La Chambre, créée en 1919, est l’une des premières associations professionnelles d’antiquaires en Europe. À l’époque, elle s’est structurée autour d’une douzaine d’antiquaires, pour en compter aujourd’hui cent quinze. En 1956, elle a organisé la première Foire des antiquaires dans les galeries Louise, à Bruxelles, puis a investi le Palais des beaux-arts en 1968, tant elle y était à l’étroit. Avec l’évolution du marché, la Chambre a intégré de nouvelles spécialités comme l’art nouveau et l’art déco, les arts d’Asie, tribal, moderne et contemporain, jusqu’à la bande dessinée aujourd’hui. À partir de 1995, la Foire des antiquaires de Belgique a invité des marchands étrangers, mais aussi ne faisant pas partie de la Chambre, et face au succès, elle a déménagé à Tour & Taxis en 2004. Elle a pris le nom de la Brafa en 2009.

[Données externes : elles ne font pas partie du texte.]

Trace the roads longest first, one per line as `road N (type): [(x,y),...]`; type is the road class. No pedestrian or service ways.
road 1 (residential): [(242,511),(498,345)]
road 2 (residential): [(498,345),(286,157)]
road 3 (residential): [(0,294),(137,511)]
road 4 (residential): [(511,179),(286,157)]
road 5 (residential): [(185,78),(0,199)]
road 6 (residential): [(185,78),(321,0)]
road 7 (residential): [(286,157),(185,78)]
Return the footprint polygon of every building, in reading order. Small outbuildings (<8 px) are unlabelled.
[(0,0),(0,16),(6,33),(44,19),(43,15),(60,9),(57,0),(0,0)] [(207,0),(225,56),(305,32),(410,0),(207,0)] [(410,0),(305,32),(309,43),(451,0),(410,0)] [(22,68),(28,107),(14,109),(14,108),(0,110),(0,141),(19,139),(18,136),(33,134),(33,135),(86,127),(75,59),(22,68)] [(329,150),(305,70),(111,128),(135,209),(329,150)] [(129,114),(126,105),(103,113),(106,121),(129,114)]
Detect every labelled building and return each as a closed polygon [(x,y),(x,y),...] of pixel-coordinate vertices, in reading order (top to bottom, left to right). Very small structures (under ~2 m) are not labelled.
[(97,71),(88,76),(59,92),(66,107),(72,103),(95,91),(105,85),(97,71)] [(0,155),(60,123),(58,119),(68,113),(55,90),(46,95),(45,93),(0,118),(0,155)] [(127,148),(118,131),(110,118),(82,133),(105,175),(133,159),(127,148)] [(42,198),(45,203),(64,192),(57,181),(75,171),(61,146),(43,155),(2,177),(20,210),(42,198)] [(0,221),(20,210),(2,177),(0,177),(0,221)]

Si ROCAD.be et la Brafa ont des membres communs, ce sont deux organisations différentes aujourd’hui…
Oui. La Brafa, qui est une foire commerciale, est gérée par une association différente. Parmi nos cent quinze membres, essentiellement belges, français, anglais et italiens, quarante-huit exposent à la Brafa.

Concernant la question de la restitution des œuvres en Afrique, quelle est la position de la chambre ?
Pour l’instant, le marché de l’art n’est pas encore impliqué, les discussions concernant les institutions culturelles. Nous avons prévu une réunion avec des professionnels de l’art tribal pour nous fédérer autour d’une position commune.

Est-ce que les marchands sont inquiets ?
Oui, bien sûr. On va s’armer. Le problème sera celui des provenances, mais cela concerne aussi les objets provenant des zones de conflit, comme la Syrie ou l’Irak. Toute œuvre d’art devra avoir une pièce d’identité.

Quels sont les enjeux actuels pour ROCAD.be ?
Il est important de rajeunir la profession, de sensibiliser des jeunes collectionneurs et de montrer qu’il existe un marché considérable à côté des salles de ventes.
À voir
Brafa - Brussel Art Fair - 2019 Tour & Taxis, avenue du Port, Bruxelles.
Du samedi 26 janvier au dimanche 3 février 2019.